TASK A. Copy the passage of the SQL-to-Pandas notes from "I’m experienced in" to "often be combined." without changing a character.
#### SOURCE EXTRACT ####
I’m experienced in working with SQL for data wrangling and analysis, but have recently started using the Python Pandas library for similar tasks. The thing I really like about Pandas is the ability to (combined with matplotlib) to plot/visualize the data once it’s been successfully curated. Coming from the SQL background, I’ve been approaching problems thinking in terms of SQL. So I’m documenting here some translations between SQL and Pandas’ queries. I’ll try to keep updating this as I continue to use Pandas.

select x from data where y = 'z' data.x[data['y'] == 'z'] select x from data where y like 'z' data.x[data['y'].str.contains('z')] select x from data where y <= n data.x[data['y'] <= n]

## Select

Here are some examples of select statements. Notice the different strategies used to get desired data. These strategies can often be combined.

### Select Single Column

# select x from data where y = 'z'

data.x[data['y'] == 'z']

# select x from data where y like 'z'

data.x[data['y'].str.contains('z')]

# select x from data where y <= n

data.x[data['y'] <= n]

### Select Multiple Columns

# select n columns (the ... is not python code)

data[['col 1', 'col 2', ..., 'col n']]

# select cols 1 & 2 where col 2 is greater than 0

data[['col 1', 'col 2']][data['col 2' > 0]]

# select all columns where col 1 equals 'x' and col 2 is greater than 0

data[(data['col 1'] == 'x') & (data['col 2'] > 0)]
####
TASK B. Reproduce, word for word, every line of text in the records below, and leave the pictures out of your answer.
#### EXERCISE DATA ####
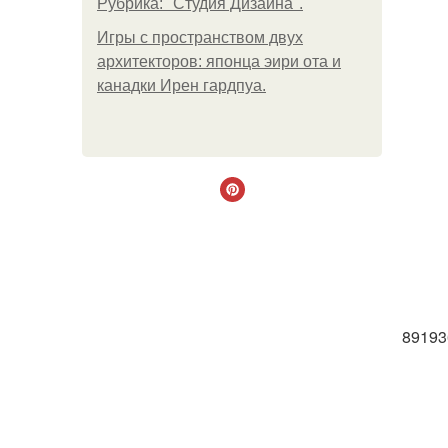
Рубрика: "Студия Дизайна".
Игры с пространством двух
архитекторов: японца эири ота и
канадки Ирен гардпуа.
89193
####
ANSWER SPACE A.
I’m experienced in working with SQL for data wrangling and analysis, but have recently started using the Python Pandas library for similar tasks. The thing I really like about Pandas is the ability to (combined with matplotlib) to plot/visualize the data once it’s been successfully curated. Coming from the SQL background, I’ve been approaching problems thinking in terms of SQL. So I’m documenting here some translations between SQL and Pandas’ queries. I’ll try to keep updating this as I continue to use Pandas.

select x from data where y = 'z' data.x[data['y'] == 'z'] select x from data where y like 'z' data.x[data['y'].str.contains('z')] select x from data where y <= n data.x[data['y'] <= n]

## Select

Here are some examples of select statements. Notice the different strategies used to get desired data. These strategies can often be combined.

ANSWER SPACE B.
Рубрика: "Студия Дизайна".
Игры с пространством двух
архитекторов: японца эири ота и
канадки Ирен гардпуа.
89193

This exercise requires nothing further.